Screenshot from a Shriners' commercial of a young white boy in a manual chair.

The only disability in life is a bad attitude…until you factor in #inspirationporn like, “Love is…walking,” that Leo Burnett and Shriners’ thought was a super-appropriate slogan for a kid in a wheelchair to say. For Shriners’ fundraising stragedy campaign. For $$.

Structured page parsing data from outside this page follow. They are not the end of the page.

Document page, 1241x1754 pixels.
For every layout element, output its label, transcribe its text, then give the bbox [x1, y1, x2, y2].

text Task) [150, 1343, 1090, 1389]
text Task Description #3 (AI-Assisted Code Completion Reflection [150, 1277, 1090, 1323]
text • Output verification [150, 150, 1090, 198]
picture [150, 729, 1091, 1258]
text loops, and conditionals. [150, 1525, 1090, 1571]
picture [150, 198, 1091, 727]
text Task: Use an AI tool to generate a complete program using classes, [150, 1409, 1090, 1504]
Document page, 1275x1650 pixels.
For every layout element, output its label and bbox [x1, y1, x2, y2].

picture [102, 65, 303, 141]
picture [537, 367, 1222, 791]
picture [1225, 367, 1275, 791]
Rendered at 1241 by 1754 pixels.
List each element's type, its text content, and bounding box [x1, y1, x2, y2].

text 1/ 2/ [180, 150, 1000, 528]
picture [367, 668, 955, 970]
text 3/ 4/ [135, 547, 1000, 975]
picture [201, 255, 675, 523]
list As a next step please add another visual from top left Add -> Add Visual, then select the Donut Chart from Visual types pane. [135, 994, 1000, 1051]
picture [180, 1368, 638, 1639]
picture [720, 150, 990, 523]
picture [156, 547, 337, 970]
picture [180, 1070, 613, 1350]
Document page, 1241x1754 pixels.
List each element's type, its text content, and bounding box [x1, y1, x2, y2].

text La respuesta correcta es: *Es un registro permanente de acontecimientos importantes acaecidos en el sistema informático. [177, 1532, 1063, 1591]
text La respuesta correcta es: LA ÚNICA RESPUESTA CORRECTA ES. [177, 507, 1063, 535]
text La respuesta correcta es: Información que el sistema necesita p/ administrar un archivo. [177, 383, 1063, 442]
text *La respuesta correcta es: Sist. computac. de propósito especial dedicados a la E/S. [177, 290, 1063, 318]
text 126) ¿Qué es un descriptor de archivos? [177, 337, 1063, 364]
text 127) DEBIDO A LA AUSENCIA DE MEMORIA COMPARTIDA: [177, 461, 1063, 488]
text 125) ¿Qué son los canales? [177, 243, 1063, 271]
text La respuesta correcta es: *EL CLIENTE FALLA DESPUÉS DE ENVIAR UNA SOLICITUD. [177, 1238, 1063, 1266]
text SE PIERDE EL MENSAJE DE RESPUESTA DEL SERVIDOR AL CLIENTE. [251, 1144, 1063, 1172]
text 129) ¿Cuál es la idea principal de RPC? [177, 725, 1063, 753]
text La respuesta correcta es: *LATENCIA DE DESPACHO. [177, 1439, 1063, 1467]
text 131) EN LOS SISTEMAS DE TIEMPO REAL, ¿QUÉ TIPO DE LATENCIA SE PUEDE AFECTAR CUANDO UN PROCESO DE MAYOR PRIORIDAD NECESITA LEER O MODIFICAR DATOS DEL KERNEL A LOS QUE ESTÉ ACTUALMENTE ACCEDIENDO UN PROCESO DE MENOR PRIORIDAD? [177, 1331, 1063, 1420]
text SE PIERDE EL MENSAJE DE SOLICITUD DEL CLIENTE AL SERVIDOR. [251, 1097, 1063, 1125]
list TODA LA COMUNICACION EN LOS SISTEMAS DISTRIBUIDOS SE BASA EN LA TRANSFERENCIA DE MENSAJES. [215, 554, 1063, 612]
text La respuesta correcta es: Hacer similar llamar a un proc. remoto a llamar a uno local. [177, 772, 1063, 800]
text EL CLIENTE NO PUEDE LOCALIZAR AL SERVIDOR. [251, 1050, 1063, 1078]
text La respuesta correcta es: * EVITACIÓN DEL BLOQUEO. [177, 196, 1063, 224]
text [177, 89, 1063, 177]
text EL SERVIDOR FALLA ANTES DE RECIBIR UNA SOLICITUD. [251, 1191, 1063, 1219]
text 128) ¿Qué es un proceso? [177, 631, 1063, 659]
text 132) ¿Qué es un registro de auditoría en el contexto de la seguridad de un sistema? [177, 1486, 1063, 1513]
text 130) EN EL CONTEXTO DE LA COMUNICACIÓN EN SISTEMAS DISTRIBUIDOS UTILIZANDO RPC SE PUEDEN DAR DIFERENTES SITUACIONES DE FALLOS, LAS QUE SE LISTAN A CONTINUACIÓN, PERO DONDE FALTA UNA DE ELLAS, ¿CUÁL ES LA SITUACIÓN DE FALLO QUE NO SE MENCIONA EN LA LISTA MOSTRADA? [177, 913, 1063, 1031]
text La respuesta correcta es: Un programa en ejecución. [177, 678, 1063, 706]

Sure, I’ve been critical of the charity fundraising model. Sure, I’ve had some harsh things to say about inspiration porn.  And, yes, I’ve argued that children with disabilities can be valuable comestibles.  None of that precludes me from providing a valuable Professional Fundraiser’s Assessment of the Shriners’ commercial above:

The problem with this ad for Shriners’ Hospital is that it doesn’t go far enough. It goes right up to the edge and hesitates.

Bottom line: If you’re not inspiring AND terrifying your audience, they’re not hearing why they should give to you to make you stop talking.

My 3-Point Pointers for Insperrifying™ Medical-Model Messaging (3M™)

  1. Love = Cure. You’ve laid the groundwork, now close the deal. You’ve got the kids believing love is about walking. Now have them say what you really mean: “My parents will hate me if I can’t walk!”
  2. Kids ♥ Begging. Whether it’s for a puppy or surgery, kids are world-class chin-tremblers. Yet you haven’t even given them the tools they need.  What, Shriners’ can’t afford a couple of tin cups?
  3. Follow Your Non-Bliss. On-camera talent should appear in naturalistic settings that echo your message of disability = despair. A seclusion room in a badly run public school.  Waiting at a stop where the bus rolls by them. Watching fundraising commercials for people “like that.”

Remember: Real World Fundraising™ measures itself on the Jerry Scale. On the Jerry Scale you have to scare to score!

Wishing you all a very happy #GivingTuesday on December 1st!